(Exercise)
Write out only the lines from the start of the entries up to and including the line with "17 236 7.10"; please skip the pictures.

(Raw data)
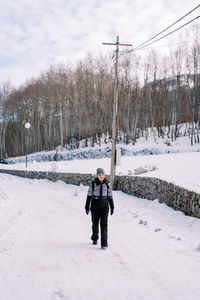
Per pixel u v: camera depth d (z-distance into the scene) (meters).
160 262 5.14
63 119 69.00
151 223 8.69
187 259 5.30
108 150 44.56
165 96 56.62
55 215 10.58
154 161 22.75
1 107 83.12
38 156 59.53
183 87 55.75
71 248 6.11
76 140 60.59
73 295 3.77
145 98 56.56
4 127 82.50
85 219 9.77
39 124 78.56
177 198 9.91
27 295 3.78
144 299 3.65
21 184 26.33
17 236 7.10
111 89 59.00
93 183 6.55
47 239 6.91
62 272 4.64
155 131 55.72
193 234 7.12
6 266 4.94
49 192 19.45
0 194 14.61
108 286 4.07
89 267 4.88
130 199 14.20
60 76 69.25
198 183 11.72
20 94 85.69
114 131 17.50
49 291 3.90
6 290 3.94
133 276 4.45
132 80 57.00
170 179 12.66
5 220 9.11
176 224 8.24
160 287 4.03
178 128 49.62
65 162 34.66
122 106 56.81
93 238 6.47
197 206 8.27
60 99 66.69
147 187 13.45
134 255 5.58
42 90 75.44
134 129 49.28
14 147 89.00
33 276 4.46
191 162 19.64
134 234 7.42
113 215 10.52
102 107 57.78
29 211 11.39
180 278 4.37
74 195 17.22
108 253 5.73
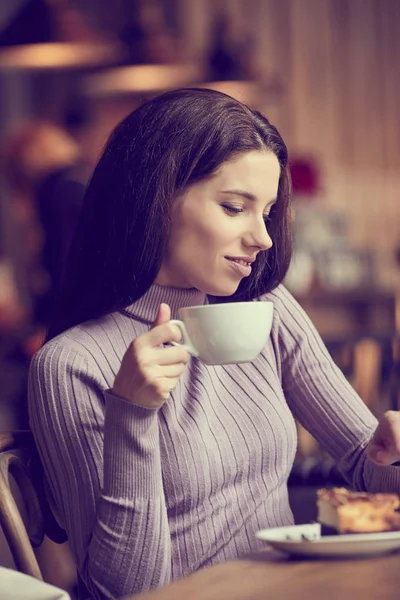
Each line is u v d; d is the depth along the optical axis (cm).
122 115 693
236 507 162
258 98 641
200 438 158
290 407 187
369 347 315
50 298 375
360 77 879
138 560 137
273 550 128
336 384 185
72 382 153
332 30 867
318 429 184
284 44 841
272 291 187
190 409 161
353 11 877
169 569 141
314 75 855
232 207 156
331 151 859
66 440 151
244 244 158
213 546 158
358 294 709
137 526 136
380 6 891
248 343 130
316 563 118
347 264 718
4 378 387
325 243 710
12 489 313
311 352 185
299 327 186
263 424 167
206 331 128
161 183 157
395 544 119
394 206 893
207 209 156
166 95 163
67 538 159
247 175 156
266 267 178
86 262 164
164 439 156
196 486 156
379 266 862
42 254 378
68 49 521
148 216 157
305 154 842
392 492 169
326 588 106
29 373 157
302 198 634
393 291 729
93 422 152
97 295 163
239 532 161
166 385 129
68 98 782
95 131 685
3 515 138
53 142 385
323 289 687
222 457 160
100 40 521
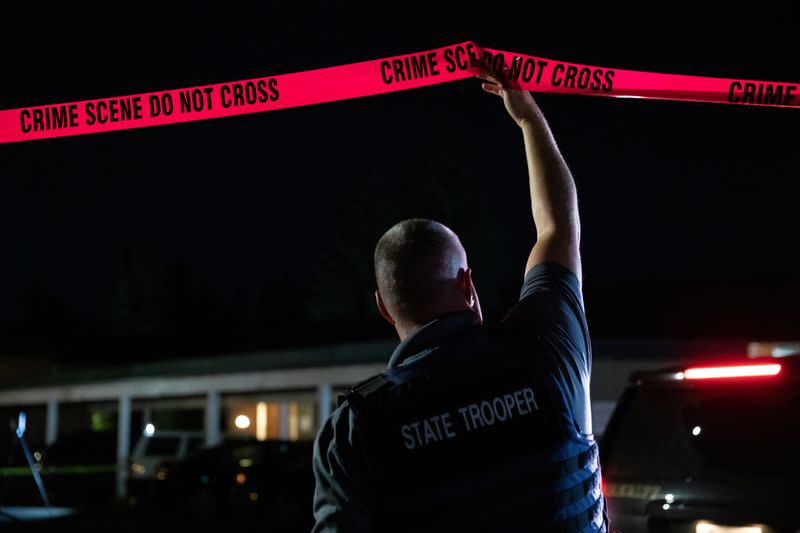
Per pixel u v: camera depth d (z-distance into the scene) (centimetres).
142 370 2930
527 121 268
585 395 230
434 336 225
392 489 208
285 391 2592
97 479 2805
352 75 265
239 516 1777
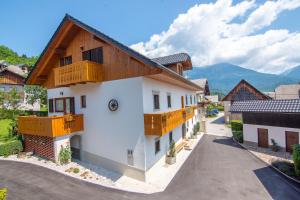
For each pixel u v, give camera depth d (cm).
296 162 1299
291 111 1769
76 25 1489
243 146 2133
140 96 1293
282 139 1877
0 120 3047
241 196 1088
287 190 1151
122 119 1360
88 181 1230
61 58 1712
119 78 1372
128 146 1338
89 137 1538
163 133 1247
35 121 1553
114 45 1292
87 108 1550
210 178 1327
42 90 3347
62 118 1451
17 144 1706
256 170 1460
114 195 1075
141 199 1043
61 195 1041
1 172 1320
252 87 3453
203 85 4350
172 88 1934
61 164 1459
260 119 2056
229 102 3853
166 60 2331
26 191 1071
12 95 3109
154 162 1411
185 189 1173
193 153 1938
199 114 3491
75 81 1384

(Answer section)
Per pixel u v: camera depth d (z-distance into the scene) (meters).
160 262 5.14
63 119 69.00
151 223 8.69
187 259 5.30
108 150 44.56
165 96 56.62
55 215 10.58
154 161 22.75
1 107 83.12
38 156 59.53
183 87 55.75
71 248 6.11
76 140 60.59
73 295 3.77
145 98 56.56
4 127 82.50
85 219 9.77
39 124 78.56
177 198 9.91
27 295 3.78
144 299 3.65
21 184 26.33
17 236 7.10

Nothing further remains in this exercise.